Reading passage
+++++

A move to launch a company to compete with direct insurers such as Direct Line and Churchill is being organised by a brokers' trade body.

The Institute of Insurance Brokers is holding talks with City institutions over funding for the new company, which it hopes will be ready to supply at least 500 of the UK's 3,000 brokers with cheap motor insurance quotes by mid-1995.

MMC held to account

The Monopolies and Mergers Commission has been told to start publishing its annual accounts after undergoing an efficiency review. The MMC employs 90 and has an annual budget of pounds 5.5m.

Nationwide buy

Nationwide Building Society has acquired a pounds 70m residential mortgage portfolio from Lehman Brothers, part of which comes from a pounds 250m parcel originally bought in December from Bear Stearns, another mortgage lender.

Melville shuts shop

Melville, the exhibition services group, said it had asked Barclays Bank, acting for a syndicate of banks, to appoint administrative receivers. Its shares were suspended at 4.5p in May, when the group was negotiating the sale of a substantial part of its business. Melville made a pre-tax loss of pounds 1.18m on turnover of pounds 77.5m last year.

+++++

Dataset excerpt
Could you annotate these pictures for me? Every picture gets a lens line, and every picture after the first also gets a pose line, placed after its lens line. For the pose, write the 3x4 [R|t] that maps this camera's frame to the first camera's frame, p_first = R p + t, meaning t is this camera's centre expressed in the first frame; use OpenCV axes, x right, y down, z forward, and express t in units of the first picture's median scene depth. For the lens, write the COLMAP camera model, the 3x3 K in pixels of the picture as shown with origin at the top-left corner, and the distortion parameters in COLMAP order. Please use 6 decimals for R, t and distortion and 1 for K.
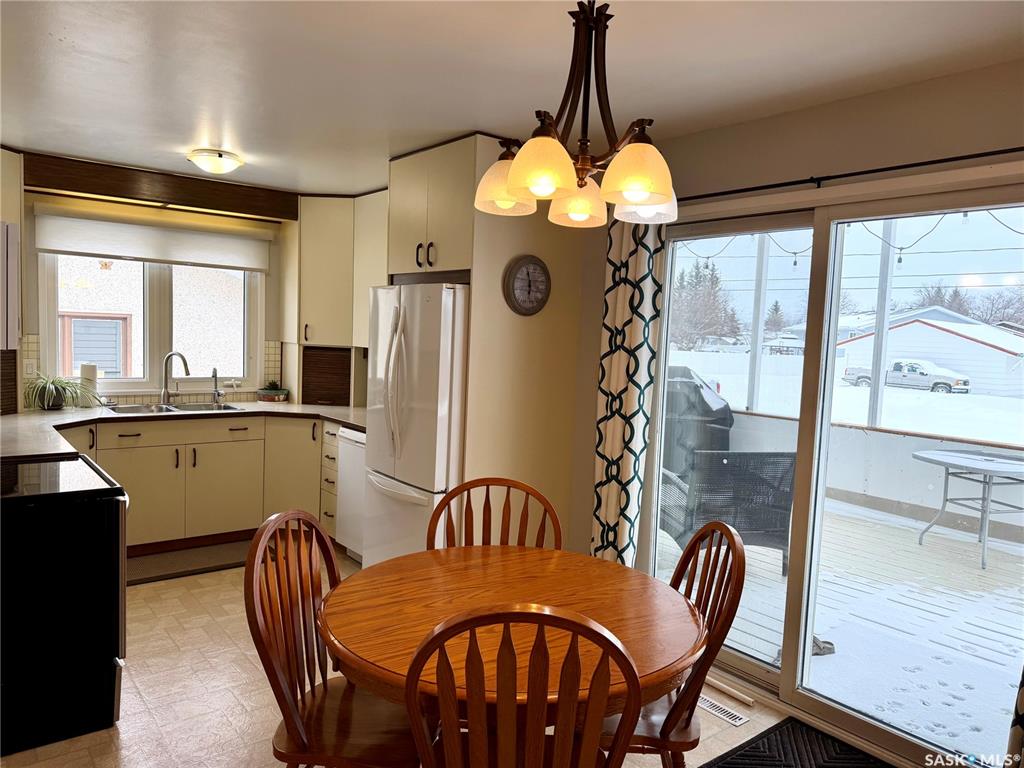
lens RADIAL K [[719.1, 0, 513.3], [0, 719.1, 383.5], [0, 0, 1]] dist [0.023727, -0.031923]
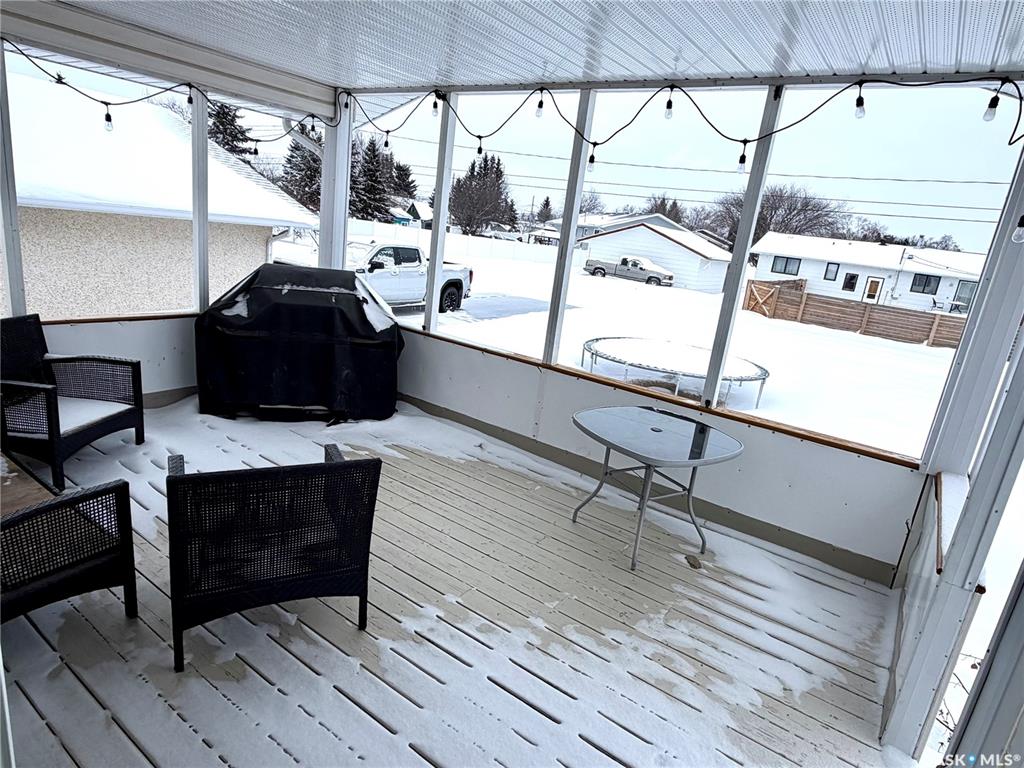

+++++

Parts of the exercise
• A. Which sums of money stated in pounds (not pence) appear in the business news roundup? List every one.
• B. Could you write what comes next in the business news roundup, picking up after the last sentence of the Melville report?

Task-by-task answers
• A.
- pounds 5.5m (the Monopolies and Mergers Commission's annual budget)
- pounds 70m (the residential mortgage portfolio Nationwide acquired from Lehman Brothers)
- pounds 250m (the parcel originally bought from Bear Stearns)
- pounds 1.18m (Melville's pre-tax loss last year)
- pounds 77.5m (Melville's turnover last year)

• B.
Mercury's free call

Mercury One-2-One has called for more freedom to market its services as a package with fixed wire telephone links. The company says it should be allowed to buy wholesale capacity from BT and other operators and sell it to customers.

Northumbrian accepts

Northumbrian Water has decided to accept a new price cap announced last week by the regulator, Ofwat. The alternative, rejected at a board meeting yesterday, is to appeal to the Monopolies and Mergers Commission.

Balsam court action

Bankruptcy proceedings for Balsam AG, the German sports surfacing group, opened in the district court in the German town of Bielefeld. Balsam was forced into bankruptcy after its entire management board was arrested on suspicion of fraud.

Shanghai rockets

Shanghai's 'A' share index had rocketed 36.14 per cent by the close on a buying frenzy after Beijing announced a freeze on all new listings and issues this year. The index gained 118.83 points to 447.68.

World Markets

New York: The market came off opening lows, helped by renewed buying in cyclical issues. By the close the Dow Jones average was 33.67 ahead at 3,798.17.

Tokyo: The thinnest trade in nearly three months left the Nikkei average 178.04 points in arrears at 20,271.35.

Hong Kong: Soaring property stocks drove the Hang Seng up 200.87 (2.12 per cent) to 9,683.68.

Sydney: A Wall Street-inspired rally took the All Ordinaries index to a two-month high of 2,082.1, up 20.6 points.

Bombay: Maintaining Friday's buoyant trend, the index added 85.18 points to 4,276.48.

Johannesburg: Shares ended mixed, with the overall index just one point off at 5,651.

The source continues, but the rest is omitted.